Ah, the church. It can be a beautiful and supportive community, a terrible mess, and everything in between. If you have been following the news in Dallas (or if you read a lot of Christian blogs), you probably have heard about the recent controversy at the Village Church. (If you don’t know what I’m talking about, you can read the full story here.)
To summarize briefly, a married couple (Jordan Root & Karen Hinkley) from the Village Church were serving as missionaries overseas. While on the mission field, Jordan admitted to almost ten years of child pornography use. After being sent home, a conflict began between Karen and the leadership of the Village Church. She wanted to have her marriage annulled. They wanted her to go through a process of reconciliation, and placed her under church discipline for pursuing the annulment in spite of their direction otherwise. She wanted to separate her finances from her husband. They said no, because it seemed too much like a step toward divorce. She withdrew her membership from the church. They said no, and told her that members who were under church discipline were prohibited from resigning their membership.

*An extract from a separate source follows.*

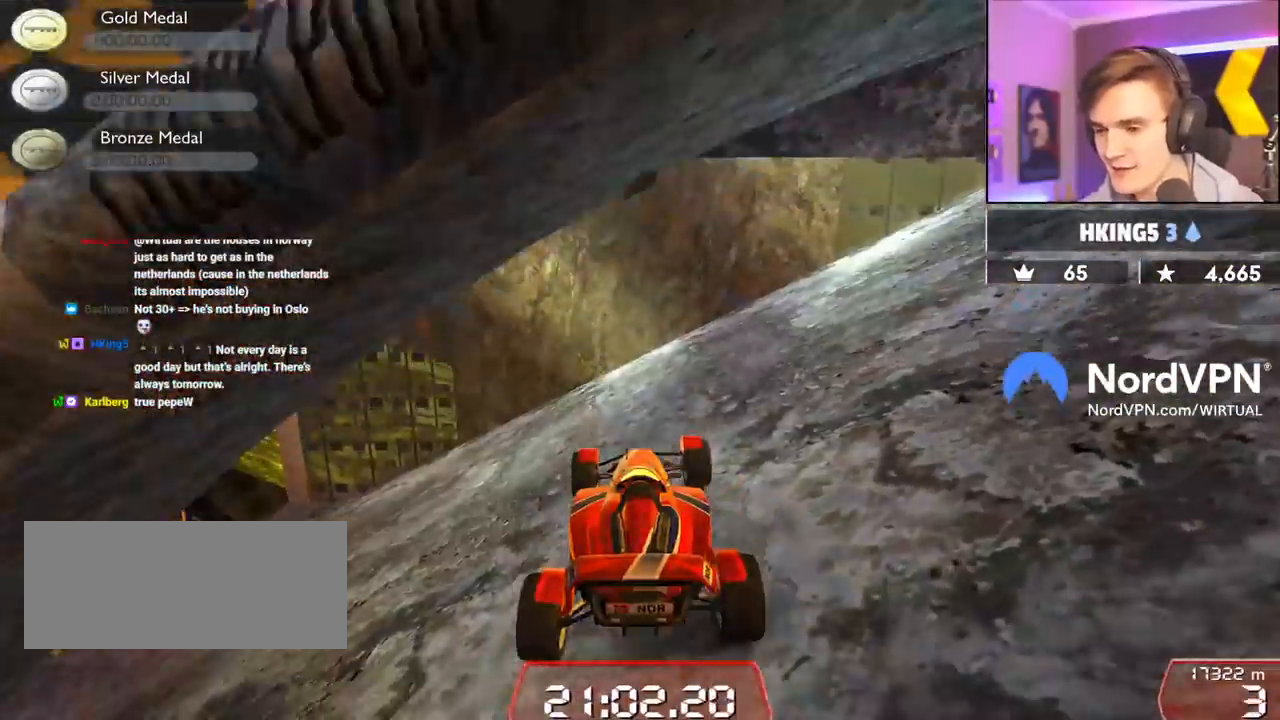
{"keys": ["left", "up"], "events": []}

Recently the head pastor of the Village, Matt Chandler, met with Karen Hinkley to apologize for how they treated her. I’m glad he did that, and I think it’s a good first step. However, I think it is important to consider whether there might be structural issues in the Village Church that led to what happened. If structural issues are present, an interpersonal solution (e.g., apology) is probably not sufficient. If we want churches to be a safe place for women, it’s important to take a look at how churches are organized and whether the leadership structures are working.
Here are three intersecting structural issues I noticed in the Village Church controversy (The ABC’s):
Authority. Some churches place a big priority on having authority over their members. This might include having members sign a contract, agreeing to a specific set of beliefs, values, and behaviors. In some churches, there are consequences or a discipline process for violation of the contract. The focus on authority was present throughout the Village Church controversy. The elders of the church believed they had the authority to direct Karen in regard to her marriage and finances, even telling her she could not leave the church. In these situations, the decisions of the church leadership are meant to be binding. It’s not technically a legal contract, but it can feel close to it.

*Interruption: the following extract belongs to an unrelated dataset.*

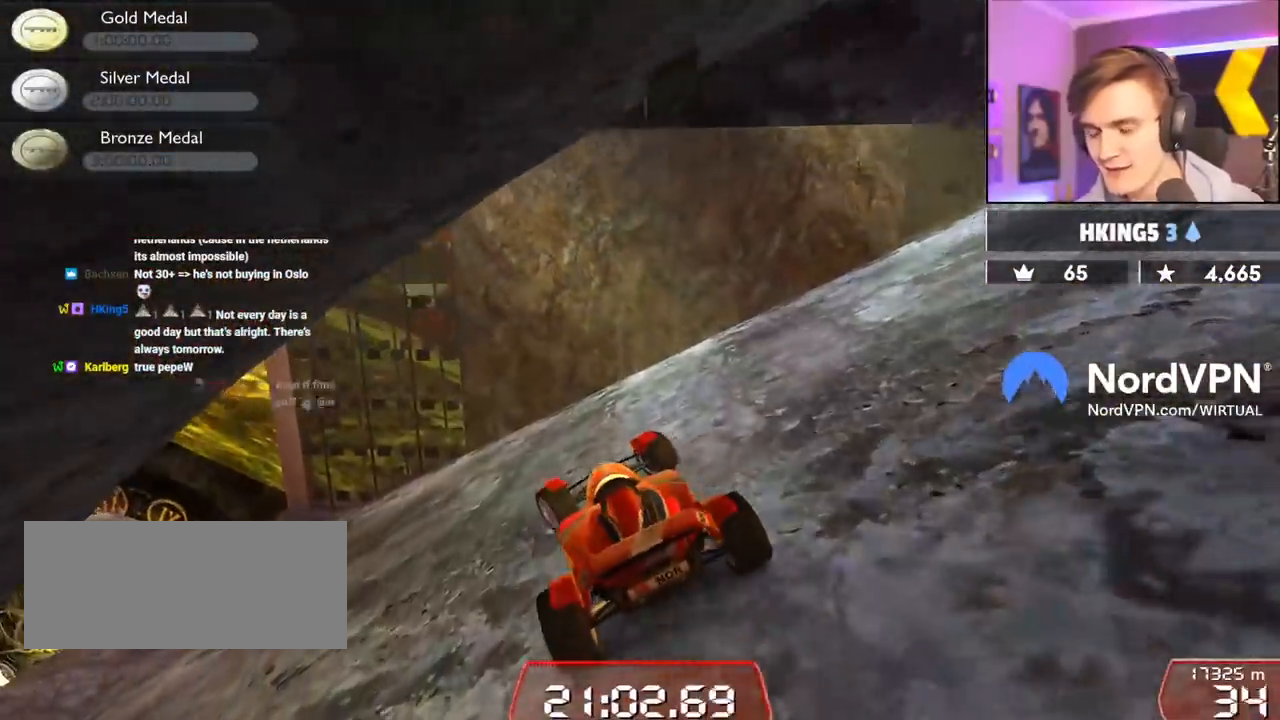
{"keys": ["left", "up"], "events": []}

Biblicism. In addition to a focus on authority, some churches ascribe to an understanding of the Bible known as Biblicism. In his book ‘The Bible Made Impossible,’ sociologist Christian Smith defines Biblicism as a “theory about the Bible that emphasizes its exclusive authority, infallibility, perspicuity, self-sufficiency, internal consistency, self-evident meaning, and universal applicability.” Biblicism combines with authority to create a sort of ‘super-authority’ among church leadership. Not only is the authority of church leadership important in its own right, but they are considered the experts at interpreting the Bible. Because the Bible is viewed as the ultimate authority for how individuals should live their lives, there is little room for discussion or negotiation once decisions are made.
Complementarianism. Complementarianism is a theological view that prescribes separate roles for men and women. In general, this view assigns primary leadership roles to men and support roles to women. Thus, men are the primary decision makers in church life as well as in marriage. Complementarianism intersects with authority and Biblicism in interesting ways. First, advocates of the complementarian perspective use the Bible to support their views. For some, complementarianism is taught in the Bible as the way God designed male-female relationships to be, so there is little room for discussion or negotiation on this issue. Also, the authority structure in many churches consists primarily of men. For example, all the elders of the Village Church are male.
I think these structural issues can create a tough situation for women in the church. In many churches, Biblicism provides a foundation for a rigid authority structure and promotes complementarian gender roles between men and women. There isn’t much room for discussion or negotiation. Women are asked to submit to male authority both in the church and at home. But what if the male authority is wrong? What if the male authority is abusive? Psychological research has shown that more traditional attitudes about gender roles are related to higher levels of rape myth acceptance and domestic violence myth acceptance, so this isn’t a minor issue. Perhaps structural changes to the ABC’s are needed for the church to be a safe place for women.
Discussion: What is your reaction to the controversy at the Village Church? What do you think of ABC’s, especially how they relate to women in the church?